B. Except as otherwise provided herein, you can terminate these Terms with or without cause by providing prior written notice to Zooma of such termination. Any termination of the Terms in accordance with the foregoing shall be effective as of the date of the later of (a) the date on which you delete and deactivate your Account and (b) the day after you have completed your last Engagement that has already been scheduled and accepted by Dental Practice as of the time Zooma receives your notice of termination.
C. Notwithstanding anything to the contrary in these Terms, Zooma may terminate or deactivate your Account and/or terminate these Terms immediately, with respect to you in the event you are in violation of these Terms in material breach of the Terms.
A. By entering into these Terms and using the Dental Care Services, you agree, to the fullest extent permitted by applicable law, that you shall defend, indemnify and hold Zooma, its licensors and each such party's parent organizations, subsidiaries, affiliates, officers, directors, members, employees, attorneys, assigns and agents harmless from and against any and all claims, costs, damages, losses, liabilities and expenses (including attorneys' fees and costs) arising out of or in connection with you treating Dental Professionals inconsistently with their classification as an independent contractor, including but not limited to the following claims:
i. based on alleged breach of any term of these Terms, representations, and warranties of you set forth herein,
ii. based on violation of any applicable law or regulation;
iii. based your violation of any rights of any third party, including Dental Professionals;
iv. based on the negligent or intentional acts;
v. based on your content you submit, post, or transmit through the Platform,
vi. related to any Engagement, including any claims by any third party or government agency that Dental Professionals were misclassified as an independent contractor or employee of you, and any claim that Zooma was an employer or joint employer of Professional and/or any of your affiliate, employee, or subcontractor, and related legal claims under any employment laws;
vii. based the actions of associated employees; or
viii. based on your use or misuse of the Dental Care Services or a claim that any User Data infringes the copyright, trademark, or patent rights of any third party.
PLEASE READ THIS SECTION CAREFULLY—IT AFFECTS THE PARTIES' LEGAL RIGHTS AND GOVERNS HOW YOU AND Zooma CAN BRING CLAIMS AGAINST EACH OTHER. THIS SECTION WILL, WITH LIMITED EXCEPTION, REQUIRE YOU AND Zooma TO SUBMIT CLAIMS AGAINST EACH OTHER TO BINDING AND FINAL ARBITRATION ON AN INDIVIDUAL BASIS.
THESE MUTUAL TERMS TO ARBITRATE (“ARBITRATION TERMS”) IS BETWEEN Dental Professionals, INCLUDING Dental Professional EMPLOYEES (ALSO REFERRED TO IN THESE ARBITRATION TERMS AS “YOU”, “YOUR”) AND Zooma, AND THE PEO, IF YOU ARE A Dental Professional EMPLOYEE. THE FEDERAL ARBITRATION ACT (9 U.S.C. § 1 ET SEQ.) APPLIES TO THESE ARBITRATION TERMS, WHICH COMMENCE THE MUTUAL OBLIGATIONS BY Zooma AND Dental Professionals TO ARBITRATE DISPUTES PROVIDE ADEQUATE CONSIDERATION FOR THESE TERMS. ALL DISPUTES COVERED BY THESE TERMS WILL BE DECIDED BY A SINGLE ARBITRATOR THROUGH FINAL AND BINDING ARBITRATION AND NOT BY WAY OF COURT OR JURY TRIAL.

^^^^

The problem —
Write a continuation of the Zooma terms excerpt, starting right after its final sentence about disputes being decided by a single arbitrator. The items that come next have no connection to the Zooma terms excerpt.

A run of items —

^^^^

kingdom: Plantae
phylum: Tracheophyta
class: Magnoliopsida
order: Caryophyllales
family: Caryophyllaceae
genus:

^^^^

The reply —
A. CLAIMS COVERED BY THE ARBITRATION TERMS: These Arbitration Terms are intended to be as broad as legally permissible, and, except as they otherwise provide, apply to all claims or controversies, past, present, or future, that otherwise would be resolved in a court of law or before a forum other than arbitration. Except as they otherwise provide, these Arbitration Terms apply to any dispute that Zooma or the PEO may have against Dental Professionals or that Dental Professionals may have against Zooma or the PEO, and/or any of their, past, present, or future: (i) officers, directors, shareholders, employees, members, agents, Dental Practices, customers or facilities utilizing the Zooma platform; (ii) parents, subsidiaries, affiliates; (iii) benefit plans or the plans' sponsors, fiduciaries, administrators, affiliates or agents; and (iv) successors or assigns. Each and all of which the individuals and entities listed in (i) – (iv) above may enforce these Terms as a direct or third-party beneficiary.
Except as they otherwise provide, these Arbitration Terms apply, without limitation, to claims based upon or related to the Terms, Dental Professionals's classification as independent contractor or employee, Dental Professionals's provision of Dental Care Services, Dental Professionals's use of the Platform, any payments received by Dental Professionals through the Platform or arising out of or relating to the acceptance or performance of Dental Care Services arranged through the Platform, the termination of these Terms, and all other aspects of the Dental Professionals relationship (or the termination of its relationship) with Zooma or the PEO if applicable, past, present or future, whether arising under federal, state or local statutory and/or common law.
The Arbitrator, and not any federal, state, or local court or agency, shall have exclusive authority to resolve any dispute relating to the validity, scope, applicability, enforceability, or waiver of these Arbitration Terms including, but not limited to any claim that all or any part of these Arbitration Terms is void or voidable. However, the preceding sentence does not apply to any claims under the Ending Forced Arbitration of Sexual Assault and Sexual Harassment Act.
B. LIMITATIONS ON HOW THESE ARBITRATION TERMS APPLY AND CLAIMS NOT COVERED BY THESE ARBITRATION TERMS: The following claims are not covered under these Arbitration Terms: (i) Dental Professionals's compensation benefits, state disability insurance benefits or unemployment insurance benefits; however, these Terms apply to discrimination or retaliation claims based upon seeking such benefits; and (ii) disputes that an applicable federal statute expressly states cannot be arbitrated or subject to a pre-dispute arbitration Terms, including disputes that may not be subject to pre-dispute arbitration Terms under the Ending Forced Arbitration of Sexual Assault and Sexual Harassment Act.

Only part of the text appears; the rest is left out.